Bad breath, snoring and sleep apnea are common results of mouth-breathing during sleep. Can simply taping your mouth shut solve these problems – or are people suffocating themselves with this latest online trend?
Another day, another internet trend. Celebrities like Gwyneth Paltrow and Ashley Graham are using the mouth-taping technique to improve their sleep – and the internet is following their lead. But can mouth-taping really improve sleep quality?
„What a mouth-breather“ is often used as an insult and while it has nothing to do with people’s intelligence, mouth-breathing might interfere with the quality of sleep – and the ability to concentrate. It is a bit of a stretch, but the bottom line is that nasal breathing has several advantages over mouth-breathing. It warms and filters the air before entering the lungs, humidifies the airways and increases blood flow to the lungs. Whereas mouth breathing can lead to a multitude of negative impacts, such as a sore throat, cavities, or high blood pressure due to lower oxygen saturation of the blood. Thus nasal breathing is favorable. When sleeping, however, it can be difficult to control the way we are breathing.
People who sleep with an open mouth (be it out of habit or due to obstructed nasal airways) are at higher risk of snoring or experiencing sleep apnea. When sleeping with an open mouth, especially in the supine position (lying on the back), the upper airways become more narrow due to the position of the uvula palatina and tongue. In individuals with sleep apnea, this becomes more pronounced and the airway is blocked entirely.
This and other open-mouth-breathing-related problems can be fixed with a small piece of tape – according to mouth-tapers. The theory behind the taping trend is simple: When using a piece of tape over the mouth, the airflow is inhibited, thus one has to breathe through the nose. And nose-breathing will fix all your problems, such as sleep apnea and snoring – right?
The idea is not new: In the early 2000s studies (here and here) already revealed a significant correlation between sleep-disordered breathing, such as sleep apnea, and impaired nasal breathing. Patients with obstructed nasal airways who underwent corrective surgeries that enabled them to nasal-breathing reported that snoring had disappeared (27 %) and an increased daytime energy level (78 %). Supporting nasal breathing could thus be desirable, whether taping has the same effects as surgical treatment of obstructed airways remains questionable.
A small study supports the benefits of mouth-taping. Scientists analyzed the sleep of 20 participants, of which 19 were male and one was female. To assess the occurrence of episodes with sleep apnea, home sleep tests were used at the beginning of the study and after one week of mouth-taping. For mouth-taping, participants used a piece of hypoallergenic silicone tape that was installed before sleeping. The mouth was sealed entirely with a strip to inhibit airflow through the mouth entirely.
The scientists observed a decrease in the severity of obstructive sleep apnea after taping for one week. Especially the values of the apnea/hypopnea index (AHI) – an index of occurrence of apnea and hypopnea per hour – were significantly reduced by taping (p = 0.0002). Especially for patients who sleep in the supine position experienced an improvement in their symptoms after taping. The occurrence of events of AHIs was reduced significantly from an average of 9.3 to 5.5 events per hour (p = 0.0001). Oxygen saturation levels, however, were not seen to improve significantly.
The authors argued that taping for individuals with mild cases of obstructive sleep apnea could be beneficial. However, they do not recommend it for severe cases, as the risks of insufficient oxygen uptake via the nose might be too great.
Whereas this might sound promising for mild cases – and you are ready to glue a piece of tape over your snoring partner’s mouth – this study comes with limitations. For one, the sample size is small, which also reduces the statistical power of its results, and it moreover lacked a control group.

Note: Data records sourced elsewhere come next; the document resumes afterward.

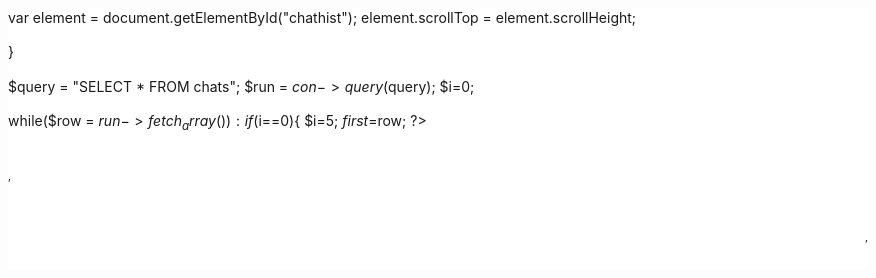  var element = document.getElementById("chathist");
    element.scrollTop = element.scrollHeight;
   
 }
 </script>
   
<form id="myform" action="Group_chat.php" method="POST" >
<div class="inner_div" id="chathist">
<?php 
$host = "localhost"; 
$user = "root"; 
$pass = ""; 
$db_name = "chat_app"; 
$con = new mysqli($host, $user, $pass, $db_name);
  
$query = "SELECT * FROM chats";
 $run = $con->query($query); 
 $i=0;
   
 while($row = $run->fetch_array()) : 
 if($i==0){
 $i=5;
 $first=$row;
 ?>
 <div id="triangle1" class="triangle1"></div>
 <div id="message1" class="message1"> 
 <span style="color:white;float:right;">
 <?php echo $row['msg']; ?></span> <br/>
 <div>
   <span style="color:black;float:left;
   font-size:10px;clear:both;">
    <?php echo $row['uname']; ?>, 
        <?php echo $row['dt']; ?>
   </span>
</div>
</div>
<br/><br/>
 <?php
 }
else
{
if($row['uname']!=$first['uname'])
{
?>
 <div id="triangle" class="triangle"></div>
 <div id="message" class="message"> 
 <span style="color:white;float:left;">
   <?php echo $row['msg']; ?>
 </span> <br/>
 <div>
  <span style="color:black;float:right;
          font-size:10px;clear:both;">
  <?php echo $row['uname']; ?>, 
        <?php echo $row['dt']; ?>
 </span>
</div>
</div>
<br/><br/>
<?php
} 
else
{
?>
 <div id="triangle1" class="triangle1"></div>
 <div id="message1" class="message1">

The technique of mouth-taping in general, so far lacks evidence as performed studies are scarce and small.
Forcing nasal breathing can come with risks. Especially when looking at the reason for why some people might breathe through their mouth. Very often it is not habitual but due to obstructed nasal airways, such as a deviated septum or nasal polyps. In these cases, mouth breathing is inevitable and necessary for sufficient oxygen intake. Taping the mouth shut can then become counterproductive.

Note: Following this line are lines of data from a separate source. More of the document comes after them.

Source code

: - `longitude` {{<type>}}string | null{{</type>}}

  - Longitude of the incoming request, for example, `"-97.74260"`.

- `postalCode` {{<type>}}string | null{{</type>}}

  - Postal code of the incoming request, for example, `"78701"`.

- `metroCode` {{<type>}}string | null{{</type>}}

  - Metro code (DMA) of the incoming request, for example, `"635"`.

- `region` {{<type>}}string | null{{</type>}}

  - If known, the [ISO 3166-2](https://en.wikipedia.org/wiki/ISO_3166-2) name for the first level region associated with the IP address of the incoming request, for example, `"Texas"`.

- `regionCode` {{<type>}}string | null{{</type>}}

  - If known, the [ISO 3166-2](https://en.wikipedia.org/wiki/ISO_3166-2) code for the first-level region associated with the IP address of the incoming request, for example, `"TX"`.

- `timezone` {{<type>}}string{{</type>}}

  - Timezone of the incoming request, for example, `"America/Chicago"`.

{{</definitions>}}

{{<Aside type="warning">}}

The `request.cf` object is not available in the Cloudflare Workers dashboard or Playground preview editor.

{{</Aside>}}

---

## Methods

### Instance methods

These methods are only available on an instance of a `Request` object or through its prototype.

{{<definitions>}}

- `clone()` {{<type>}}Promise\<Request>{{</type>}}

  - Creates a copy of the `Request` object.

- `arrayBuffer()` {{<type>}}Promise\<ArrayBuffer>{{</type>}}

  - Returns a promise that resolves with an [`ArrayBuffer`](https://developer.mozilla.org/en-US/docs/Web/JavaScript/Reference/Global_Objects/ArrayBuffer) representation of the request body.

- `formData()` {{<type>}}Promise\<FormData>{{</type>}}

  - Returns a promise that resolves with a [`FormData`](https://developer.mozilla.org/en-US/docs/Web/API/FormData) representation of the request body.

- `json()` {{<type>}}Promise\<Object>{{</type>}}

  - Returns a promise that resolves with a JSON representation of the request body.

Rather than forcing mouth breathing by taping the mouth shut, you should recommend your patients to explore other options. If the obstruction in nasal airways results from anatomic reasons or polyps, surgical options could be a sustainable alternative with a long-lasting effect. For mild cases changing the sleeping position might already do the trick. Avoiding the supine position by using pillows that prevent rolling around could help with snoring and sleep apnea.